Halliday & Matthiessen (1999: 527):
Interpersonal meaning is mapped onto ideational meaning at all points from the most micro to the most macro: from modality and speech function in the clause (or even features built into the morphology of the word, like the diminutives characteristic of many languages), to settings affecting the whole of a particular register, like the aura of power and distance that we associate with the language of bureaucracy. These are the various ways in which language functions as a mode of action; and these meanings, no less than the ideational ones, are brought into existence by the grammar.

Monday 4 April 2016

Interpersonal Meaning Enacting Social Relationships

Halliday & Matthiessen (1999: 527):
… and because human societies are inherently hierarchical, the interpersonal component of the grammar in many languages enacts networks of social relationships with varying degrees of inequality and of distance. Thus there may be regular lexicogrammatical variants used to maintain different alignments of speaker and listener, and even of third parties, on vectors of power and familiarity; such forms may be located at one point in each grammatical structure (for example in the endings of the verb) or dispersed prosodically throughout the wording of the clause. But even in a language such as English, where there are no such systematic speech styles institutionalised in the grammar, there is always some functional variation along these lines: we have no difficulty in recognising what are the more formal and what are the more informal variants among different samples of spoken and written discourse.

Sunday 3 April 2016

The Realisation Of Interpersonal Meaning In Grammatical Structure

Halliday & Matthiessen (1999: 527):
Unlike ideational meanings, which tend to be located at definable locations in the grammatical structure, interpersonal meanings tend to be strung throughout the discourse, by an accumulation of grammatical and lexical features or by other devices such as voice quality and intonation contours. This signals the fact that interpersonal meanings are more diffuse: they relate to the figure as a whole, rather than to one of its elements; or to a whole turn in the dialogue, or even to more extended passage of the discourse. Some particular interpersonal colouring may inform the whole of an individual speaker’s interaction with another person;

Saturday 2 April 2016

Other Kinds Of Interpersonal Meaning Constructed By The Grammar

Halliday & Matthiessen (1999: 527):
These include comments about how desirable or plausible or self-evident something is, expressions of attitude in referring to persons and objects, sets of words with similar experiential meaning but distinguished interpersonally by connotation (sometimes called “purr words” and “snarl words”) and numerous forms of personal address and reference (kinship terms, personal names, honorifics, endearments, insults and the like).

Friday 1 April 2016

Modulation: Obligation & Readiness (Inclination & Ability)

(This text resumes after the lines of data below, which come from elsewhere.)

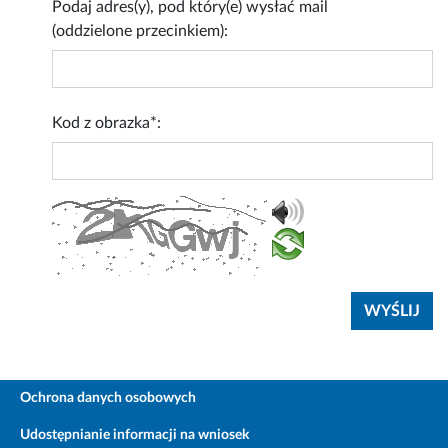
Podaj adres(y), pod który(e) wysłać mail
(oddzielone przecinkiem):
Kod z obrazka*:
Ochrona danych osobowych
Udostępnianie informacji na wniosek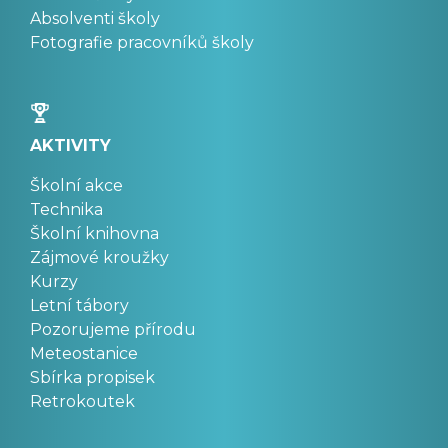
Absolventi školy
Fotografie pracovníků školy
AKTIVITY
Školní akce
Technika
Školní knihovna
Zájmové kroužky
Kurzy
Letní tábory
Pozorujeme přírodu
Meteostanice
Sbírka propisek
Retrokoutek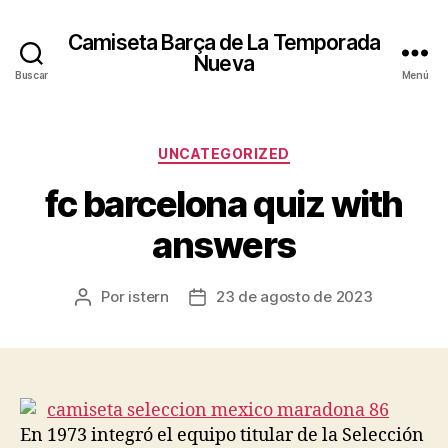
Camiseta Barça de La Temporada
Nueva
Buscar
Menú
Categorías
UNCATEGORIZED
fc barcelona quiz with
answers
Por
istern
23 de agosto de 2023
Autor
Fecha
de
de
la
la
entrada
entrada
En 1973 integró el equipo titular de la Selección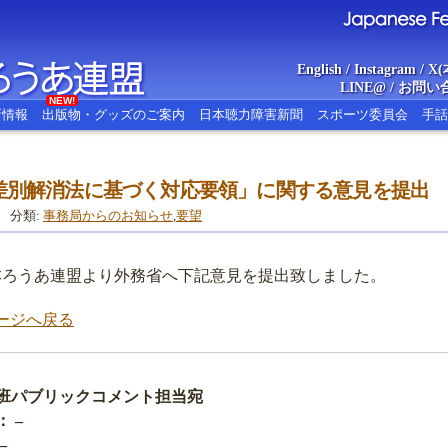
English
/
Instagram
/
X(
LINE@
/
お問い
NEW!
新情報
出版物・グッズのご案内
日本聴力障害新聞
スポーツ委員会
手話
差別解消法に基づく対応要領」に関する意見を提出
あ連盟
Japanese Federat
分類:
事務局からのお知らせ
,
要望
全日本ろうあ連盟より外務省へ下記意見を提出致しました。
ージへ戻る
班パブリックコメント担当宛
 –
–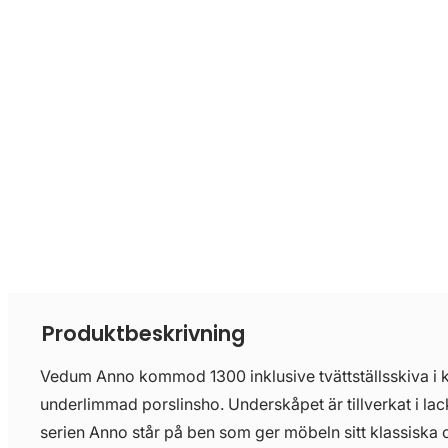
Produktbeskrivning
Vedum Anno kommod 1300 inklusive tvättställsskiva i
underlimmad porslinsho. Underskåpet är tillverkat i la
serien Anno står på ben som ger möbeln sitt klassisk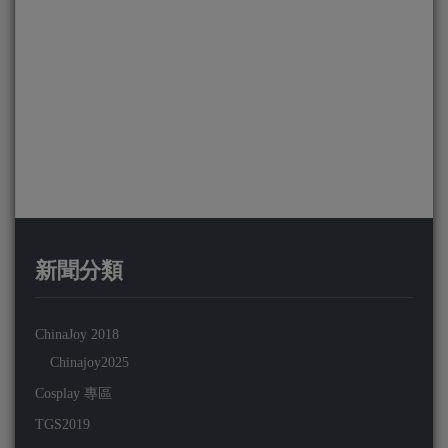
新聞分類
ChinaJoy 2018
Chinajoy2025
Cosplay 專區
TGS2019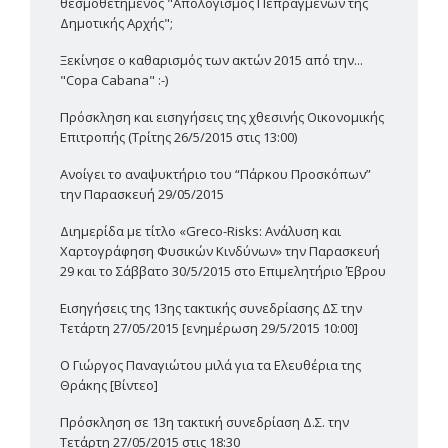
θεσμοθετημένος "Απολογισμός Πεπραγμένων της
Δημοτικής Αρχής";
Ξεκίνησε ο καθαρισμός των ακτών 2015 από την...
"Copa Cabana" :-)
Πρόσκληση και εισηγήσεις της χθεσινής Οικονομικής
Επιτροπής (Τρίτης 26/5/2015 στις 13:00)
Ανοίγει το αναψυκτήριο του “Πάρκου Προσκόπων”
την Παρασκευή 29/05/2015
Διημερίδα με τίτλο «Greco-Risks: Ανάλυση και
Χαρτογράφηση Φυσικών Κινδύνων» την Παρασκευή
29 και το Σάββατο 30/5/2015 στο Επιμελητήριο Έβρου
Εισηγήσεις της 13ης τακτικής συνεδρίασης ΔΣ την
Τετάρτη 27/05/2015 [ενημέρωση 29/5/2015 10:00]
Ο Γιώργος Παναγιώτου μιλά για τα Ελευθέρια της
Θράκης [Βίντεο]
Πρόσκληση σε 13η τακτική συνεδρίαση Δ.Σ. την
Τετάρτη 27/05/2015 στις 18:30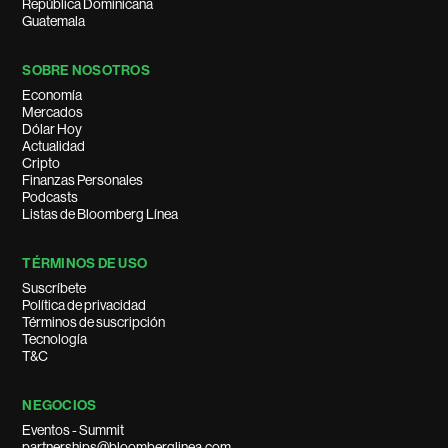
República Dominicana
Guatemala
SOBRE NOSOTROS
Economía
Mercados
Dólar Hoy
Actualidad
Cripto
Finanzas Personales
Podcasts
Listas de Bloomberg Línea
TÉRMINOS DE USO
Suscríbete
Política de privacidad
Términos de suscripción
Tecnología
T&C
NEGOCIOS
Eventos - Summit
partnerships@bloomberglinea.com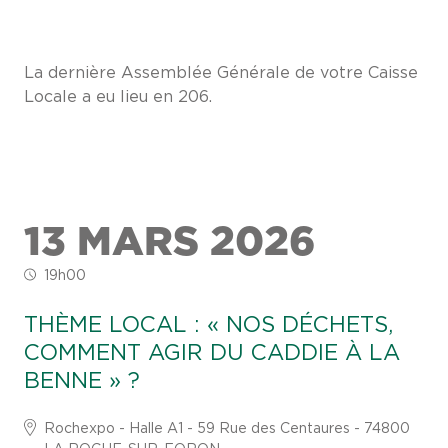
La dernière Assemblée Générale de votre Caisse
Locale a eu lieu en 206.
13 MARS 2026
19h00
THÈME LOCAL : « NOS DÉCHETS,
COMMENT AGIR DU CADDIE À LA
BENNE » ?
Rochexpo - Halle A1 - 59 Rue des Centaures - 74800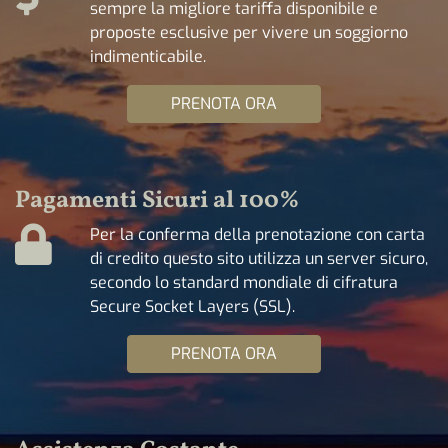
sempre la migliore tariffa disponibile e
proposte esclusive per vivere un soggiorno
indimenticabile.
PRENOTA ORA
Pagamenti Sicuri al 100%
Per la conferma della prenotazione con carta
di credito questo sito utilizza un server sicuro,
secondo lo standard mondiale di cifratura
Secure Socket Layers (SSL).
PRENOTA ORA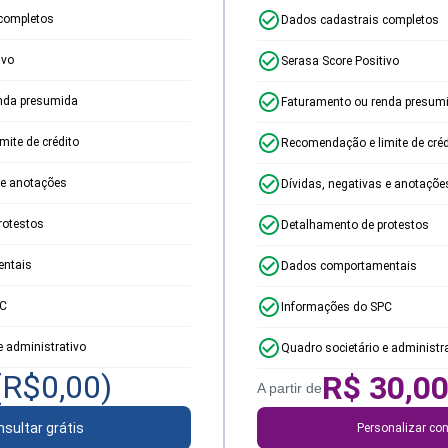
completos
Dados cadastrais completos
ivo
Serasa Score Positivo
nda presumida
Faturamento ou renda presum
ite de crédito
Recomendação e limite de créd
 e anotações
Dívidas, negativas e anotaçõe
rotestos
Detalhamento de protestos
ntais
Dados comportamentais
PC
Informações do SPC
e administrativo
Quadro societário e administr
(R$
0,00
)
R$
30,0
A partir de
sultar grátis
Personalizar con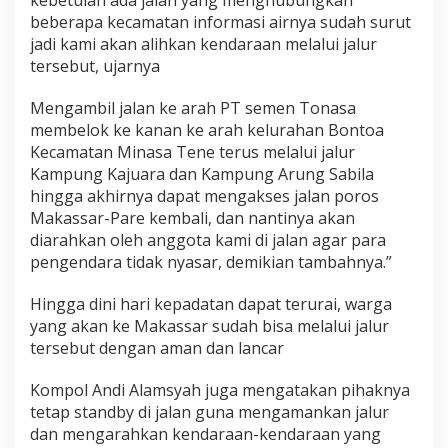
P
beberapa kecamatan informasi airnya sudah surut
a
jadi kami akan alihkan kendaraan melalui jalur
r
tersebut, ujarnya
e
d
i
Mengambil jalan ke arah PT semen Tonasa
t
membelok ke kanan ke arah kelurahan Bontoa
e
Kecamatan Minasa Tene terus melalui jalur
n
Kampung Kajuara dan Kampung Arung Sabila
g
a
hingga akhirnya dapat mengakses jalan poros
h
Makassar-Pare kembali, dan nantinya akan
d
diarahkan oleh anggota kami di jalan agar para
e
pengendara tidak nyasar, demikian tambahnya.”
r
a
s
Hingga dini hari kepadatan dapat terurai, warga
n
yang akan ke Makassar sudah bisa melalui jalur
y
tersebut dengan aman dan lancar
a
a
Kompol Andi Alamsyah juga mengatakan pihaknya
i
r
tetap standby di jalan guna mengamankan jalur
dan mengarahkan kendaraan-kendaraan yang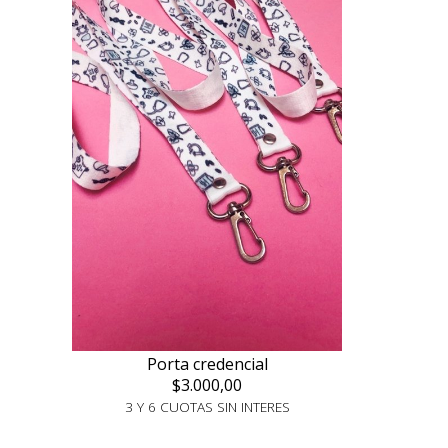
Porta credencial
$3.000,00
3 Y 6 CUOTAS SIN INTERES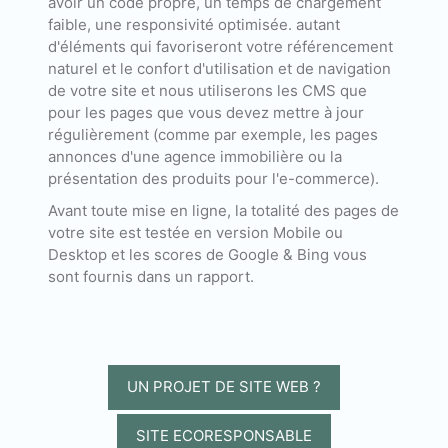
avoir un code propre, un temps de chargement
faible, une responsivité optimisée. autant
d'éléments qui favoriseront votre référencement
naturel et le confort d'utilisation et de navigation
de votre site et nous utiliserons les CMS que
pour les pages que vous devez mettre à jour
régulièrement (comme par exemple, les pages
annonces d'une agence immobilière ou la
présentation des produits pour l'e-commerce).
Avant toute mise en ligne, la totalité des pages de
votre site est testée en version Mobile ou
Desktop et les scores de Google & Bing vous
sont fournis dans un rapport.
UN PROJET DE SITE WEB ?
SITE ECORESPONSABLE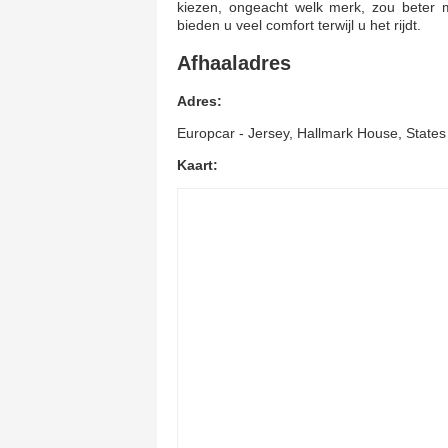
kiezen, ongeacht welk merk, zou beter m
bieden u veel comfort terwijl u het rijdt.
Afhaaladres
Adres:
Europcar - Jersey, Hallmark House, States
Kaart: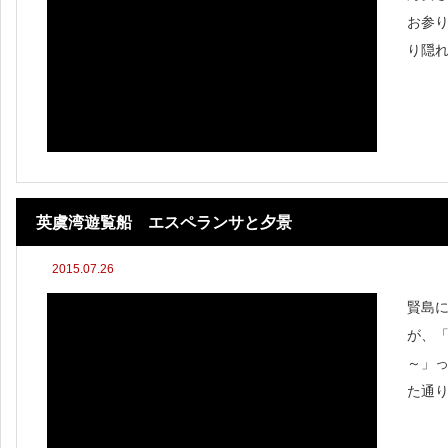
お参
り隠
が引
欲し
英虞湾遊覧船 エスペランサと夕景
2015.07.26
賢島
が、
～」
た通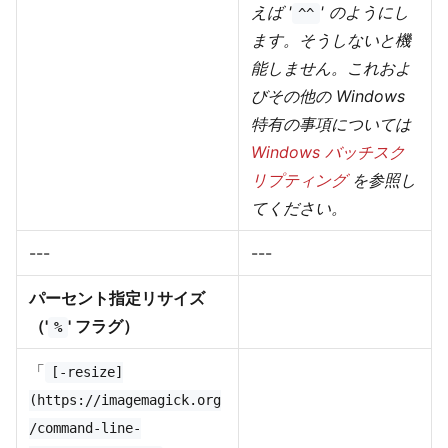
えば '
' のようにし
^^
ます。そうしないと機
能しません。これおよ
びその他の Windows
特有の事項については
Windows バッチスク
リプティング
を参照し
てください。
---
---
パーセント指定リサイズ
（'
' フラグ）
%
「
[-resize]
(https://imagemagick.org
/command-line-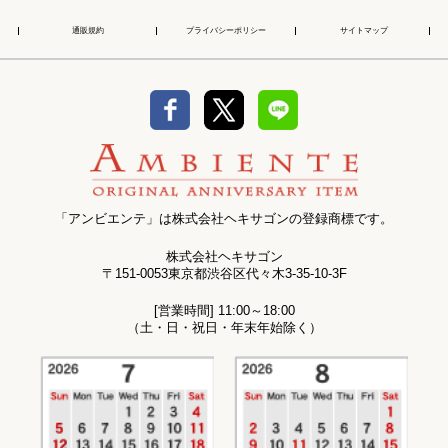
通販規約
プライバシーポリシー
サイトマップ
「アンビエンテ」は株式会社ヘキサゴンの登録商標です。
株式会社ヘキサゴン
〒151-0053東京都渋谷区代々木3-35-10-3F
[営業時間] 11:00～18:00
（土・日・祝日・年末年始除く）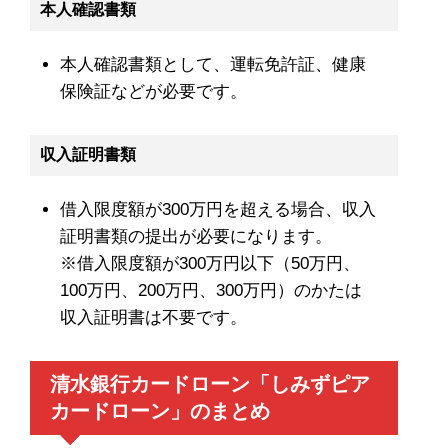
本人確認書類
本人確認書類として、運転免許証、健康
保険証などが必要です。
収入証明書類
借入限度額が300万円を超える場合、収入
証明書類の提出が必要になります。
※借入限度額が300万円以下（50万円、
100万円、200万円、300万円）のかたは
収入証明書は不要です。
清水銀行カードローン「しみずピア
カードローン」のまとめ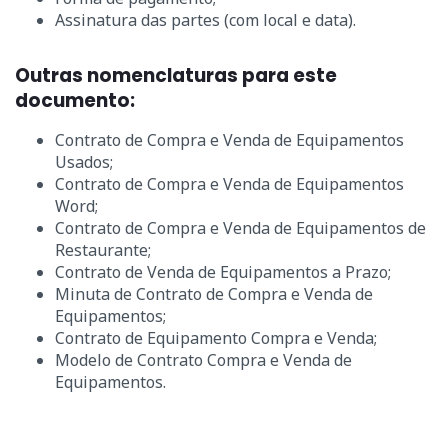
Assinatura das partes (com local e data).
Outras nomenclaturas para este
documento:
Contrato de Compra e Venda de Equipamentos
Usados;
Contrato de Compra e Venda de Equipamentos
Word;
Contrato de Compra e Venda de Equipamentos de
Restaurante;
Contrato de Venda de Equipamentos a Prazo;
Minuta de Contrato de Compra e Venda de
Equipamentos;
Contrato de Equipamento Compra e Venda;
Modelo de Contrato Compra e Venda de
Equipamentos.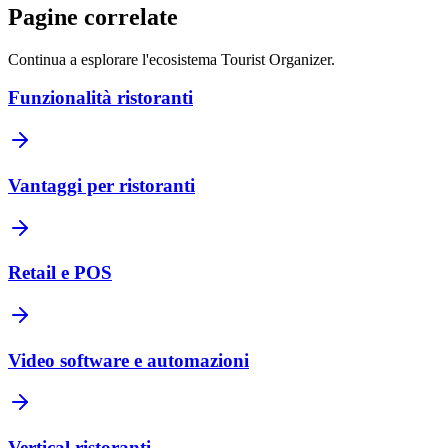
Pagine correlate
Continua a esplorare l'ecosistema Tourist Organizer.
Funzionalità ristoranti
Vantaggi per ristoranti
Retail e POS
Video software e automazioni
Vertical ristoranti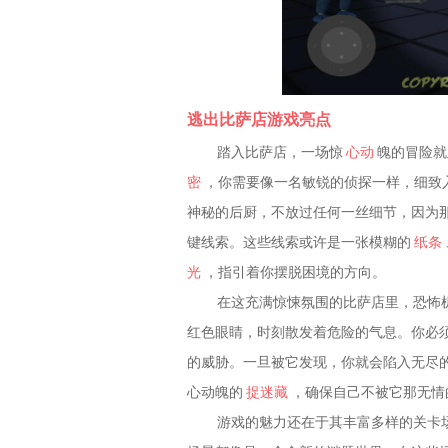
逃出比萨店游戏亮点
踏入比萨店，一场惊
心动
魄的冒险就
密
，你需要像一名敏锐的侦探一样，细致
神秘的后厨，不放过任何一丝细节，因为
键线索。这些线索或许是一张模糊的
纸条
光
，指引着你摆脱困境的方向。
在这充满惊悚氛围的比萨店里，恐怖
红色眼睛，时刻散发着危险的气息。你必
的威胁。一旦被它发现，你就会陷入无尽
心动魄的
捉迷藏
，确保自己不被它那无情
游戏的魅力还在于其丰富多样的关卡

Halliday & Matthiessen (1999: 526):
Although these are derived from the sense of proposals (‘you are required / supposed / allowed; I am able / willing’), they are not restricted to clauses having these speech functions; obligation and readiness are construed by the grammar propositionally and hence are used freely with third persons. But they still represent the judgements of speaker or listener on the obligations or inclinations involved (he ought to help, she will help).